→ **Fragmento del documento**:
========================
Los periodistas internacionales llegaron en abril de 2008 a Paraguay, dejaron constancia de que un antiguo obispo de 56 años llamado Fernando Lugo, aliado de los campesinos más pobres, terminaba con 61 años de poder del Partido Colorado, y se fueron. La hegemonía de los colorados, que abarcó también la dictadura (1954-1989) del militar Alfredo Stroessner (1912-2006), había quedado atrás. En un país donde solo el 2% de sus 6,4 millones de habitantes es propietario del 80% de las tierras fértiles, llegaba por fin a la presidencia un hombre que prometía emprender una reforma agraria integral.
Lugo puso a Paraguay en el mapa. Pero el país apenas volvió a salir en el mapa cada vez que Lugo reconocía la paternidad de algún hijo ilegítimo. El primero se conoció en 2009 y el segundo a principios de este mes. Ambos fueron concebidos cuando ejercía de obispo. Eso apenas incidió en la opinión pública de una nación que desde la guerra de la Triple Alianza (1865-1870), donde Paraguay sufrió una diezma enorme de varones, se volvió muy permisiva con las paternidades ilegítimas, incluso con las atribuidas a clérigos. El problema era que su poder se asentaba sobre una base de barro.
========================
→ **Datos guardados**:
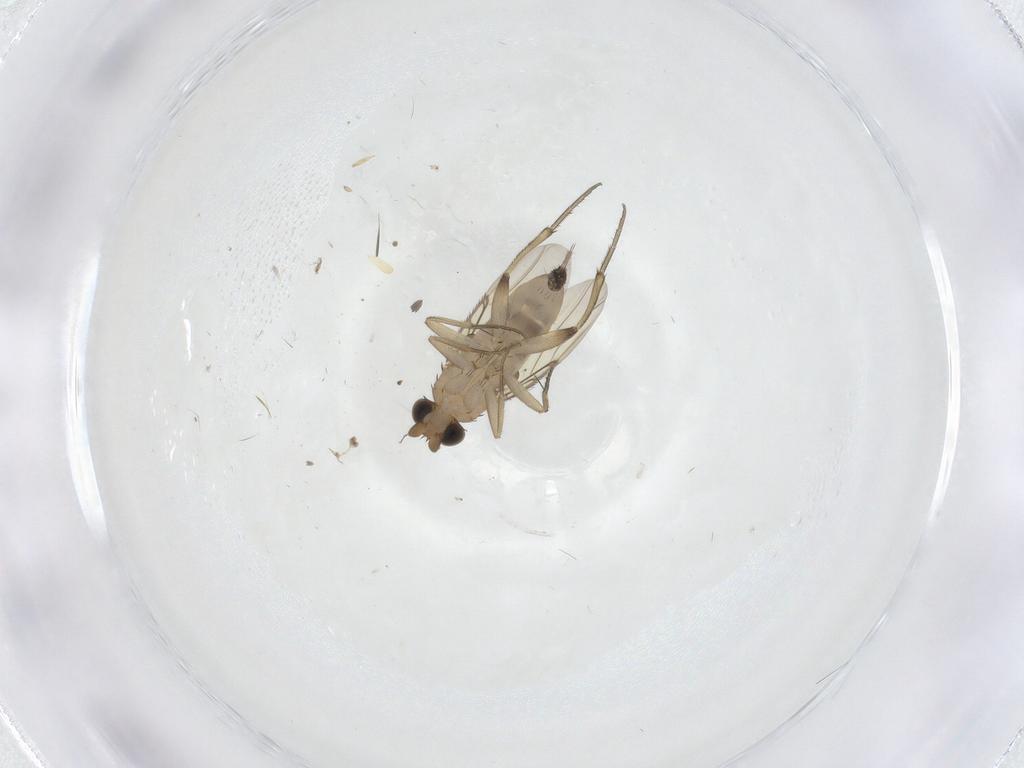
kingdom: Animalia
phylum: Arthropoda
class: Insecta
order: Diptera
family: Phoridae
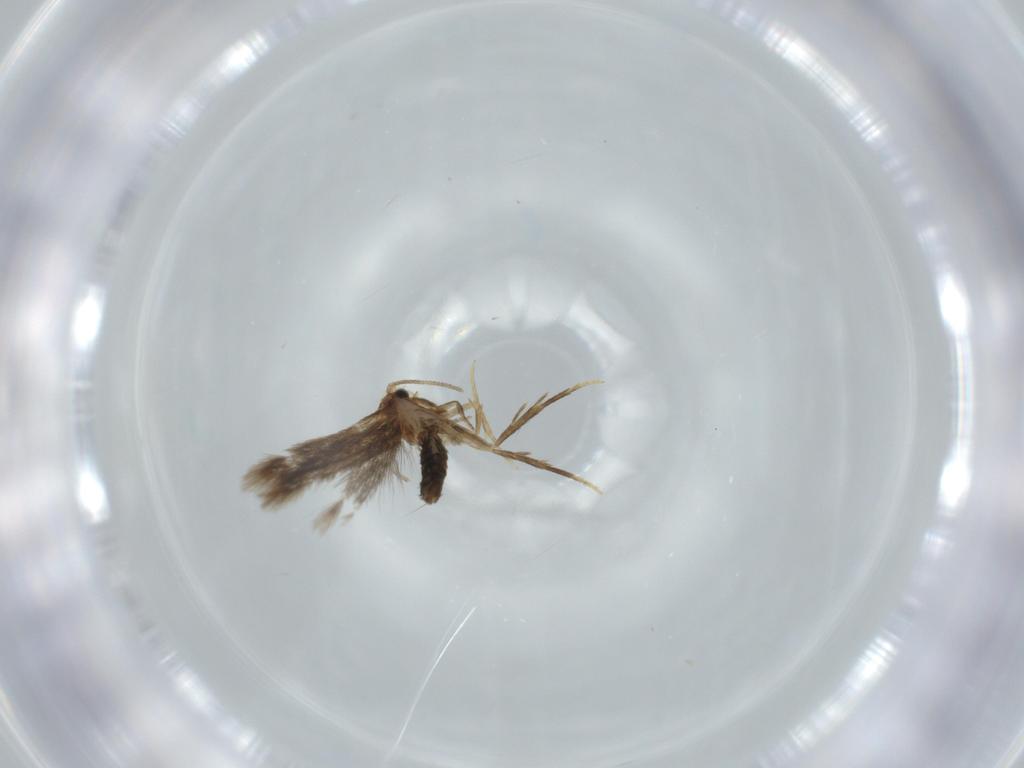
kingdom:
========================
→ **Consigna**:
Sigue escribiendo el artículo sobre Fernando Lugo justo después de su última frase. Los datos son un material aparte, distinto del artículo sobre Fernando Lugo.

→ **Respuesta**:
El antiguo obispo había ganado con el 40,82% de los votos y una ventaja de diez puntos sobre la candidata de los colorados. Pero solo era la cabeza visible de una Alianza Patriótica para el Cambio (APC) formada por nueve partidos y más de 20 organizaciones sociales en la que los eternos rivales de los colorados, el Partido Radical Liberal Auténtico (PRLA), aportaba más del 60% de los votos. Hubo un liberal que se veía con más derecho que Lugo a ser presidente. Se llamaba Federico Franco. Aunque Franco aspiraba a lo máximo, se tuvo que conformar con la vicepresidencia. Su relación con Lugo siempre fue tirante y a veces nula. Por eso, cuando el Partido Colorado le ofreció el cuchillo del juicio político no dudó en agarrarlo. El resultado de la Cámara de Diputados que aprobó plantear el juicio con 76 votos a favor y solo uno en contra, y el del Senado, donde se falló la condena de la destitución con 39 votos a favor y cuatro en contra, puso de relieve la debilidad con que Lugo había gobernando.
“En realidad, los colorados siempre estuvieron ahí. Cada vez que había que aprobar una ley más o menos importante, Lugo negociaba la concesión de algún ministerio o un cargo importante para miembros del Partido Colorado”, indica Óscar Rodríguez, profesor de Economía en la Universidad Católica de Asunción y miembro del Frente Guazú, la organización liderada por Lugo.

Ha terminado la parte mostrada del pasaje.